In the end, Nathan (Roger Dale Floyd) finally arrives at the shelter with presumably only a week's worth of insulin (provided by the military nurse) and the original small quantity recovered from the car by the father. If the shelter wasn't accepting people with medical conditions, logic implies they would not have any insulin for diabetics. However, it is very likely that those making the rules would exclude themselves, and some in authority (e.g., former UK Prime Minister Theresa May) are diabetic, and others might be expected to develop the condition during the several months of "incarceration". It would be more of a plot hole if the boy had died for want of insulin.
The QR code that John Garrity uses to prove that he and his family have been selected for extraction contains nothing other than his name, "GARRITY, JOHN A", which anyone could create and use as proof. His actual identity is never verified at the control points.
The main characters at the shelter's entrance in Greenland at the end shouldn't be able to see the "big one" entering the atmosphere in such a low angle if it was supposed to impact Western Europe. Even if they somehow could see it, due to human miscalculation and it landed much closer to them, they would've been blinded by the sheer light from the atmospheric entry and burned alive by its heat even before it touched the ground.
At several occasions in the film, phone displays are on during phone calls. Actual phones have proximity sensors that turn off the screen to prevent unintended touchscreen interaction.
At the beginning of the film when John is at work, he looks at his phone's screen saver. As he locks the phone, it shows the time as 1:50. Moments later the time on his watch is 2:25.

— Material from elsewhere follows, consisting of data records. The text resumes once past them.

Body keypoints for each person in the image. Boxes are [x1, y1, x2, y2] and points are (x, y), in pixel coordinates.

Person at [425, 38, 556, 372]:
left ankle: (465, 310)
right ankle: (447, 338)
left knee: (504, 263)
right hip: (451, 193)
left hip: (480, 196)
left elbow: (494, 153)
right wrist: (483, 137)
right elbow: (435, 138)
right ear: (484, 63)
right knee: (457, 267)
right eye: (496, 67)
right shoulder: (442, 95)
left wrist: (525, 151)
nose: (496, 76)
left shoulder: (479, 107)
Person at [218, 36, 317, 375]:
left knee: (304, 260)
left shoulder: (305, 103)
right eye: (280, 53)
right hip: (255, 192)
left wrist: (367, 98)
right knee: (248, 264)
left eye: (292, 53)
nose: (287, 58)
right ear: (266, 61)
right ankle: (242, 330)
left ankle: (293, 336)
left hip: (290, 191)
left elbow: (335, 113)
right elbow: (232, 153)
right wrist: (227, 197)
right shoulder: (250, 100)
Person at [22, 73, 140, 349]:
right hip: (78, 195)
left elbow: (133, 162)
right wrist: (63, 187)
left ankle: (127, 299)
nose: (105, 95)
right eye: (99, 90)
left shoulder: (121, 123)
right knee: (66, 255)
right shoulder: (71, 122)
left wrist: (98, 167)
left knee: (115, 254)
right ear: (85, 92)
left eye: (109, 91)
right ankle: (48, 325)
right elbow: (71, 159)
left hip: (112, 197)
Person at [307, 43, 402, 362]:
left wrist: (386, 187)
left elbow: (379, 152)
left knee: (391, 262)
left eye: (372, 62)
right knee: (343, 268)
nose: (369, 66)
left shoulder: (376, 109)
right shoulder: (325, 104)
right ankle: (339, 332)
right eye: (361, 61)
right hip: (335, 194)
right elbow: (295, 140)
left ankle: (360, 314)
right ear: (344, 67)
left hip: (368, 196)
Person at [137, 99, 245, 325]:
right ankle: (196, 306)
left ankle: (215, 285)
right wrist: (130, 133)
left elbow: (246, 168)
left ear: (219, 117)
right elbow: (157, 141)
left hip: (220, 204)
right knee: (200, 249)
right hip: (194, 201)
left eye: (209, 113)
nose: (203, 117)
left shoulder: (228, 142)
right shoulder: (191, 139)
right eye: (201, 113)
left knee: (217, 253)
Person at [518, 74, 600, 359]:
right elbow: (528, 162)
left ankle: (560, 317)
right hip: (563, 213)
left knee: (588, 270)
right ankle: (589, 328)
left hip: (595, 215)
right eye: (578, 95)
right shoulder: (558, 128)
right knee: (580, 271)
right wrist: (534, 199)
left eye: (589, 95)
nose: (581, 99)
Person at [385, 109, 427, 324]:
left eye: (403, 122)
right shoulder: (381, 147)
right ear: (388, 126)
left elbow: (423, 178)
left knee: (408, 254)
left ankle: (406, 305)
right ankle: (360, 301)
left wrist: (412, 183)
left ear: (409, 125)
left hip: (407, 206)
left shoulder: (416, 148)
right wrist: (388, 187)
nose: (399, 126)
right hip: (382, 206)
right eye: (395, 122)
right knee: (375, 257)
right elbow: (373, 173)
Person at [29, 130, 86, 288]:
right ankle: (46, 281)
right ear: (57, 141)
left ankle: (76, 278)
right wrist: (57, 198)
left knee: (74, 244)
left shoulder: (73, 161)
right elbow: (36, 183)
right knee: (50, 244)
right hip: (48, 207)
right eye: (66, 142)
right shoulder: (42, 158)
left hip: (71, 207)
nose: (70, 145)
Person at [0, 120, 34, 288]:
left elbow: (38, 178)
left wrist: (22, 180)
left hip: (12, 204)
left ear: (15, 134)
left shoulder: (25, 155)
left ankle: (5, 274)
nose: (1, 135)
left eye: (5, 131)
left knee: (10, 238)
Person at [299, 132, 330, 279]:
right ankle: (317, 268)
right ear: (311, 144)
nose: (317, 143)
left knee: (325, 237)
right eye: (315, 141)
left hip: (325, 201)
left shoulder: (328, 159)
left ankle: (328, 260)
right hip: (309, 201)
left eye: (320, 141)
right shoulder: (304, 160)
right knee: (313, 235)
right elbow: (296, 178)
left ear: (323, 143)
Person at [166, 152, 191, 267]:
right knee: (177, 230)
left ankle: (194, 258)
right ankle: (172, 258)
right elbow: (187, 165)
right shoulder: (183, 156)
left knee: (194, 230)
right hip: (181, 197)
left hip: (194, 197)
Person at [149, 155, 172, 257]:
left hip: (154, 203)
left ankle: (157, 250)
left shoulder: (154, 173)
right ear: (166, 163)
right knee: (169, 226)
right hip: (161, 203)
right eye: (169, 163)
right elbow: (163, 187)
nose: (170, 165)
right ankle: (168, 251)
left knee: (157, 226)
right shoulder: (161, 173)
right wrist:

After finally reaching Greenland, the plane makes a hard violent landing and comes to a stop by crashing into the base of a mountain. None of the passengers are wearing any type of restraints. Small children are shown only sitting on their parent's laps. Yet somehow, they all remain neatly in their seats. The overwhelming forward momentum of such an abrupt stop would have thrown the unsecured passengers forward resulting in many severe injuries and most likely deaths.
During the trip to Warner/Robbins AFB, the highways are not especially congested as would be expected for a catastrophic event such as this.
During the highway scene, there are a couple of moments where pieces of molten debris raining from the sky in the far background fall at noticeably smaller frame-rates, almost as if they were 'lagging'. This is most discernible when the helicopter crashes.
When the family leaves Dale (Scott Glenn) at the farm and gets his truck, a Wunderbaum hangs in the rearview mirror but is gone in later scenes.
When the pickup is driving through New York, there are highway markers for Georgia.
The waterfall that the characters can see when flying over Greenland is actually the Skogafoss waterfall, located in Iceland.
Thule Air Base (BGTL) is actually located in far northwestern Greenland, near the Arctic Circle, not southern Greenland. It is also situated right next to North Star Bay, where the base in the movie is located in a lush, mountainous valley some distance from the coast.
When John (Gerard Butler) gets in the truck to go to Lexington, he says it's "on the way" to Canada. But the driver is going toward Ottawa off I-95. Lexington is off I-75 and hundreds of miles to the west out of the way. Maybe a few hundred miles, more or less, isn't a huge detour considering the over-1,100 miles of the total trip.
Several TV and other announcers make reference to Eastern Standard Time. If this movie is set in the summer, it would be Eastern Daylight Time.
Colin (Andrew Bachelor) tells John (Gerard Butler) they are going to Osgoode, Ontario, where private planes are flying to Greenland. In actuality, there is no airport in Osgoode, at least none with paved runways. Osgoode is less than 20 miles from Ottawa International Airport.
When they reach the traffic jam and John starts reversing, Allison calls John, Gerard.